Выбрать главу

Не менее поверхностна ссылка Шахтмана на блок Троцкого с Зиновьевым в 1926 г. Борьба шла тогда не против «бюрократического консерватизма», как психологической черты некоторых неприятных индивидуумов, а против могущественнейшей в мире бюрократии, с её привилегиями, самовластием и реакционной политикой. Широта допустимых разногласий в блоке определяется характером противника.

Соотношение элементов внутри блока тоже было совершенно иное. Оппозиция 1923 г. имела свою программу и свои кадры, вовсе не интеллигентские, как утверждает Шахтман, вслед за сталинцами, а преимущественно рабочие. Оппозиция Зиновьева-Каменева, по нашему требованию, признала в особом документе, что оппозиция 1923 г. была права во всех основных вопросах. Тем не менее, так как у нас были разные традиции, и мы сходились далеко не во всем, слияния не произошло; обе группы оставались самостоятельными фракциями. В некоторых важных вопросах оппозиция 1923 г. делала, правда, оппозиции 1926 г. — против моего голоса — принципиальные уступки*, которые я считал и считаю недопустимыми. То обстоятельство, что я не протестовал открыто против этих уступок, было скорее ошибкой. Но для открытых протестов оставалось вообще немного места: мы работали нелегально. Обе стороны, во всяком случае, хорошо знали мои взгляды на спорные вопросы. Внутри оппозиции 1923 г. 999 из тысячи, если не более, стояли на моей точке зрения, а не на точке зрения Зиновьева или Радека. При таком соотношении двух групп в блоке могли быть те или другие частные ошибки, но не было и тени авантюризма.

* Троцкий имеет в виду, в первую очередь, вопрос о теории перманентной революции, по которому он и его единомышленники расходились с фракцией Зиновьева-Каменева. См. сборник «Перманентная революция» /И-R/.

Совсем иначе обстоит дело с Шахтманом. Кто прав был в прошлом, и в чем именно? Почему Шахтман был сперва с Эберном, потом с Кэнноном, теперь снова с Эберном? Разъяснения самого Шахтмана насчет прошлой ожесточенной борьбы фракций достойны не ответственного политического деятеля, а детской комнаты: немножко Джон был не прав, немножечко Макс, все были немножечко неправы, а теперь все немножечко правы. Кто в чем именно был не прав, об этом ни слова. Традиции нет. Вчерашний день вычеркивается со счетов. И все это почему? Потому, что тов. Шахтман играет роль блуждающей почки в организме партии.

Ища исторических аналогий, Шахтман обходит один пример, с которым его нынешний блок имеет действительное сходство: я имею в виду, так называемый, августовский блок 1912 г.

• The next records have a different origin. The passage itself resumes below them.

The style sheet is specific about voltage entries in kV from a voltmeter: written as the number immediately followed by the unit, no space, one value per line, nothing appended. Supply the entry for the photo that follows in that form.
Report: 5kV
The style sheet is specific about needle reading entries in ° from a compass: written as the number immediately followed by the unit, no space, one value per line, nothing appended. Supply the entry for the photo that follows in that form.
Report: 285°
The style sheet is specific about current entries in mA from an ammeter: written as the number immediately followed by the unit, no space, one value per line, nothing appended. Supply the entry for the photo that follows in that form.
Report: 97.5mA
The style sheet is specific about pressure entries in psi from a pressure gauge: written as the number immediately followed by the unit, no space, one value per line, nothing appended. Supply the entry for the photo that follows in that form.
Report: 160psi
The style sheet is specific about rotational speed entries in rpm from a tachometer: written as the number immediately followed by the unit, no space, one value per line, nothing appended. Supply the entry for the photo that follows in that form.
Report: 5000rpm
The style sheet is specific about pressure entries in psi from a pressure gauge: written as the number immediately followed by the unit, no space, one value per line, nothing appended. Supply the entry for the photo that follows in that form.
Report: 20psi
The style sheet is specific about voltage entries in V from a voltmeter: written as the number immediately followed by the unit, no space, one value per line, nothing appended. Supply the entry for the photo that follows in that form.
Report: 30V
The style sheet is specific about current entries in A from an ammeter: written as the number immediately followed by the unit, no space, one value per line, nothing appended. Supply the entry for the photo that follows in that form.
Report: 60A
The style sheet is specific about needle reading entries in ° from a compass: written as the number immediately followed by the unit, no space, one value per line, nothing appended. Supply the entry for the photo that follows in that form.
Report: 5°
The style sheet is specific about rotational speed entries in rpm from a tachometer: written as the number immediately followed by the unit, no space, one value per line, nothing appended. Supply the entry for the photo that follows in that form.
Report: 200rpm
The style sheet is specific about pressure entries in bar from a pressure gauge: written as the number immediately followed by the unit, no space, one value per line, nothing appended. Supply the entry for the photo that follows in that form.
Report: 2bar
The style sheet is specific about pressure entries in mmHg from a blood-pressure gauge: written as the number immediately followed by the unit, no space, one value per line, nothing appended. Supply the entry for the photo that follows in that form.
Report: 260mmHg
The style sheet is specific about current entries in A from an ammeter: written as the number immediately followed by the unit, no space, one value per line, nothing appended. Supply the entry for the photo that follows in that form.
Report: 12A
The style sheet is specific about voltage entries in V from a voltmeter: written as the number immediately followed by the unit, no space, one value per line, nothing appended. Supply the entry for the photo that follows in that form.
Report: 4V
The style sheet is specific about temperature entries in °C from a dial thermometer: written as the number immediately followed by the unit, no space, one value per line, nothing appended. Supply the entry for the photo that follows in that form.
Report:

Я принимал активное участие в этом блоке, в известном смысле создавая его. Политически я расходился с меньшевиками по всем основным вопросам. Я расходился так же и с ультра-левыми большевиками, впередовцами. По общему направлению политики я стоял несравненно ближе к большевикам. Но я был против ленинского «режима», ибо не научился еще понимать, что для осуществления революционной цели необходима тесно спаянная, централизованная партия. Так я пришел к эпизодическому блоку, который состоял из разношерстных элементов и оказался направлен против пролетарского крыла партии.

В августовском блоке ликвидаторы имели фракцию. Впередовцы так же имели нечто вроде фракции. Я стоял изолированно, имея единомышленников, но не фракцию. Большинство документов было написано мною, и они имели своей целью, обходя принципиальные разногласия, создать подобие единомыслия в конкретных политических вопросах». Ни слова о прошлом! Ленин подверг августовский блок беспощадной критике, и особенно жестокие удары выпали на мою долю. Ленин доказывал, что, так как я политически не схожусь ни с меньшевиками, ни с впередовцами, то моя политика есть авантюризм. Это было сурово, но в этом была правда.